■ **PASSAGE PROVIDED**:
Regulation and Compliance
Telecommunications companies are subject to a myriad of regulatory reporting requirements to encourage competition and allow access to incumbent operators’ networks. These often have to be met within tight timescales. In addition, operators struggle to understand the cost of delivering products to end customers, which can lead to distorted or uninformed pricing, as well as undetected inefficiencies.
Why is it an issue?
To meet the challenges, a rare blend of skills is required – regulatory knowledge, deep financial understanding, network experience to a component level and expert Information Management capability, as well as the ability and time to communicate across the enterprise. Few clients have resources with such blended skills, and if they do it is unlikely that they would have the bandwidth to undertake the detailed studies required to build costing analytic models.
Deloitte can provide a unique blend of skills to meet regulatory requirement and, in addition, gain an understanding of delivering products in relation to the revenues they generate, helping feed into pricing considerations, highlight loss-making products, expose areas of inefficiency and give an alternative view on customer profitability. These skills include:
- Analysing costs, revenues, assets, products, processes and customers within a telecoms operator
- Interpreting regulatory requirements using a wealth of experience in that field
- Assuring data quality, integration, storage, analytic modelling and reporting
Recent and planned developments in EU data law mean that Communication Service Providers (CSPs) will have new obligations, including:
- The issue of secondary retention notices under the UK Data Retention Regulations (primarily addressed at IP comms)
- The introduction of the Digital Economy Act, under which CSPs are required to fund 25% of the costs of combating online copyright infringement
- The planned introduction of a revised Communication Data (CD) Bill during the current parliamentary session.
Why is it an issue?
To date, HMG have fully reimbursed CSPs for the costs of developing/maintaining data retention and disclosure capabilities; however, pressure to reduce public spending is likely to result in a policy of partial reimbursement being introduced.

■ **RAW DATA**:
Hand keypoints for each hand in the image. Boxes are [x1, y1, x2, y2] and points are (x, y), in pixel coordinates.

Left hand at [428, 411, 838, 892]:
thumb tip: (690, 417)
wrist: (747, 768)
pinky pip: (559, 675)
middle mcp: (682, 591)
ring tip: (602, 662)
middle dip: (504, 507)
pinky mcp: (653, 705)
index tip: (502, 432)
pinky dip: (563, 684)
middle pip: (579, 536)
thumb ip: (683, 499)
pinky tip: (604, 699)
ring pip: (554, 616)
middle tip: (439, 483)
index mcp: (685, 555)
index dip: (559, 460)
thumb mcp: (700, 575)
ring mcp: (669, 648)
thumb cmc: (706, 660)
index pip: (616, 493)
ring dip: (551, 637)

...

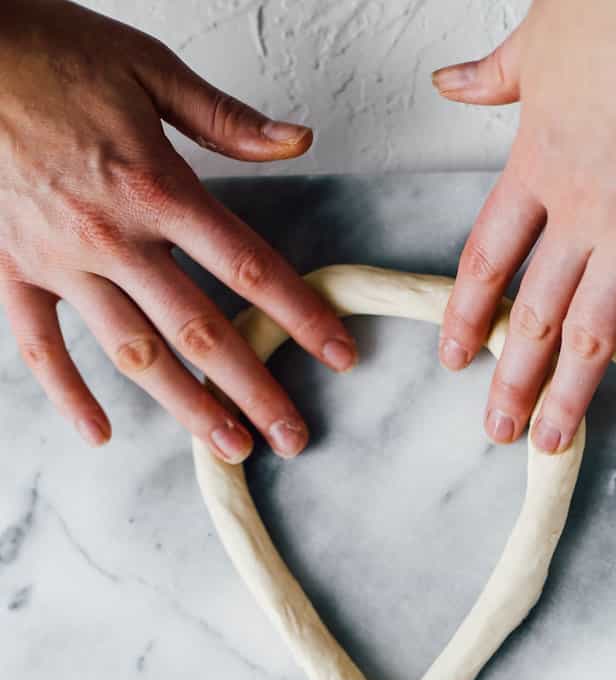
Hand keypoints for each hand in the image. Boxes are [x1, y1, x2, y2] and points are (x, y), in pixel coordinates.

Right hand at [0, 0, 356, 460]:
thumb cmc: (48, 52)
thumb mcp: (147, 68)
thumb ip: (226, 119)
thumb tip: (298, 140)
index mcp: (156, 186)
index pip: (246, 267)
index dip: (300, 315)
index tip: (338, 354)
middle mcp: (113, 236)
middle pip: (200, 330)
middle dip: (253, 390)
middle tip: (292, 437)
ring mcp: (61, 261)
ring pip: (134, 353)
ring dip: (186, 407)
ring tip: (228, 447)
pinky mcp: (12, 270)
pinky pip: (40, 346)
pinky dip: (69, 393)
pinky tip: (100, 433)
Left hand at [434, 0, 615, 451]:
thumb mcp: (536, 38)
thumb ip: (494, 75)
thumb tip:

■ **EXERCISE PROMPT**: Rewrite the regulation and compliance text above from "- The introduction" to "reimbursement being introduced.", substituting "the government" for "HMG".

■ **RESULT FOR THIS TASK**:
- The introduction of the Digital Economy Act, under which CSPs are required to fund 25% of the costs of combating online copyright infringement
- The planned introduction of a revised Communication Data (CD) Bill during the current parliamentary session.
Why is it an issue?
To date, the government have fully reimbursed CSPs for the costs of developing/maintaining data retention and disclosure capabilities; however, pressure to reduce public spending is likely to result in a policy of partial reimbursement being introduced.